Our research focuses on mathematical models describing the evolution and ecology of microbial genes and genomes.
We use mathematical and computational approaches to understand how the observed diversity of microbes emerged and how bacterial populations cooperate to adapt to their environment.

In population genetics, many theoretical results have been developed in times where not much genomic and genetic data were available. Although these theory-driven results are still essential, data-driven discoveries have meanwhile dramatically changed our view of evolution and ecology, in particular for prokaryotes. Today we are able to see low-frequency variations in genomic data, sequence the genomes of thousands of individuals, even at the level of a single cell, and track the occurrence of mutations and genes over time in experimental evolution.

We are working at the interface of these two worlds combining mathematical population genetics theory, computational biology, and machine learning.

For example, we introduced models that can explain the existence of huge gene reservoirs in bacterial populations (the pangenome) and analyzed the evolution of the CRISPR-Cas immune system against phages. More recently, we started to study how the cooperation of closely related bacterial strains affects genomic diversity and how machine learning methods can improve inference in bacterial population genetics.


In contrast to eukaryotic populations, bacteria frequently gain, loose, and exchange genes. This gives rise to the so-called pan-genome, which is the set of all genes that are present in any fraction of a bacterial population. We aim to understand how the transfer of genetic material and the evolutionary dynamics of gene gain and loss influence the composition of bacterial pan-genomes.

The CRISPR-Cas system, the immune system of bacteria against phages, is an interesting model system to answer fundamental questions concerning host-parasite co-evolution.
Most CRISPR-Cas systems possess an array that contains short "spacer" sequences that align with the target sequence. We are interested in the evolution of CRISPR spacer arrays, shaped by spacer insertions and deletions.
Furthermore, there are many different sub-types of CRISPR systems. Some of them are potentially performing functions beyond defense. We use individual-based mathematical models to analyze the fitness costs of different CRISPR systems that can have several reasons, such as imperfect self/non-self distinction or blocking beneficial horizontal gene transfer. Ultimately, we hope to explain the maintenance and spread of CRISPR-Cas systems in prokaryotic populations.

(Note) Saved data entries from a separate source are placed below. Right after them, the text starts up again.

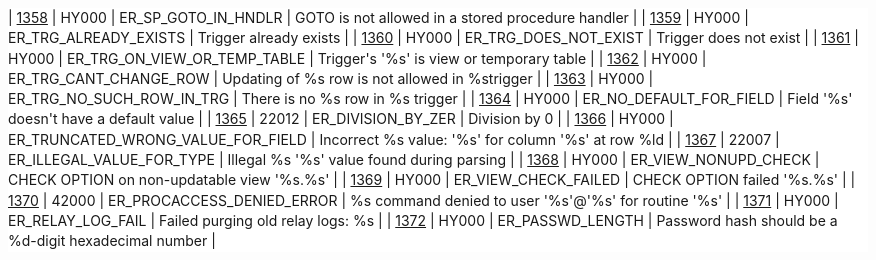 | [1358](mariadb-error-codes-1300-to-1399/e1358.md) | HY000    | ER\_SP\_GOTO\_IN\_HNDLR                  | GOTO is not allowed in a stored procedure handler                                                                                                                                                                                                                          |
| [1359](mariadb-error-codes-1300-to-1399/e1359.md) | HY000    | ER\_TRG\_ALREADY\_EXISTS                 | Trigger already exists                                                                                                                                                                                                                                                     |
| [1360](mariadb-error-codes-1300-to-1399/e1360.md) | HY000    | ER\_TRG\_DOES\_NOT\_EXIST                | Trigger does not exist                                                                                                                                                                                                                                                     |
| [1361](mariadb-error-codes-1300-to-1399/e1361.md) | HY000    | ER\_TRG\_ON\_VIEW\_OR\_TEMP\_TABLE       | Trigger's '%s' is view or temporary table                                                                                                                                                                                                                                  |
| [1362](mariadb-error-codes-1300-to-1399/e1362.md) | HY000    | ER\_TRG\_CANT\_CHANGE\_ROW               | Updating of %s row is not allowed in %strigger                                                                                                                                                                                                                             |
| [1363](mariadb-error-codes-1300-to-1399/e1363.md) | HY000    | ER\_TRG\_NO\_SUCH\_ROW\_IN\_TRG          | There is no %s row in %s trigger                                                                                                                                                                                                                                           |
| [1364](mariadb-error-codes-1300-to-1399/e1364.md) | HY000    | ER\_NO\_DEFAULT\_FOR\_FIELD              | Field '%s' doesn't have a default value                                                                                                                                                                                                                                    |
| [1365](mariadb-error-codes-1300-to-1399/e1365.md) | 22012    | ER\_DIVISION\_BY\_ZER                    | Division by 0                                                                                                                                                                                                                                                              |
| [1366](mariadb-error-codes-1300-to-1399/e1366.md) | HY000    | ER\_TRUNCATED\_WRONG\_VALUE\_FOR\_FIELD  | Incorrect %s value: '%s' for column '%s' at row %ld                                                                                                                                                                                                                        |
| [1367](mariadb-error-codes-1300-to-1399/e1367.md) | 22007    | ER\_ILLEGAL\_VALUE\_FOR\_TYPE            | Illegal %s '%s' value found during parsing                                                                                                                                                                                                                                 |
| [1368](mariadb-error-codes-1300-to-1399/e1368.md) | HY000    | ER\_VIEW\_NONUPD\_CHECK                  | CHECK OPTION on non-updatable view '%s.%s'                                                                                                                                                                                                                                 |
| [1369](mariadb-error-codes-1300-to-1399/e1369.md) | HY000    | ER\_VIEW\_CHECK\_FAILED                  | CHECK OPTION failed '%s.%s'                                                                                                                                                                                                                                                |
| [1370](mariadb-error-codes-1300-to-1399/e1370.md) | 42000    | ER\_PROCACCESS\_DENIED\_ERROR            | %s command denied to user '%s'@'%s' for routine '%s'                                                                                                                                                                                                                       |
| [1371](mariadb-error-codes-1300-to-1399/e1371.md) | HY000    | ER\_RELAY\_LOG\_FAIL                     | Failed purging old relay logs: %s                                                                                                                                                                                                                                          |
| [1372](mariadb-error-codes-1300-to-1399/e1372.md) | HY000    | ER\_PASSWD\_LENGTH                       | Password hash should be a %d-digit hexadecimal number                                                                                                                                                                                                                      |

The massive amount of newly sequenced genetic data gives rise to a variety of interesting applications in the emerging field of machine learning (ML) in population genetics. The main challenge is that sequence data are not independent but connected by their phylogenetic relationship. Our aim is to develop, analyze, and apply supervised machine learning tools that can exploit this phylogenetic relationship to improve estimation and classification in bacterial genome evolution and human population history.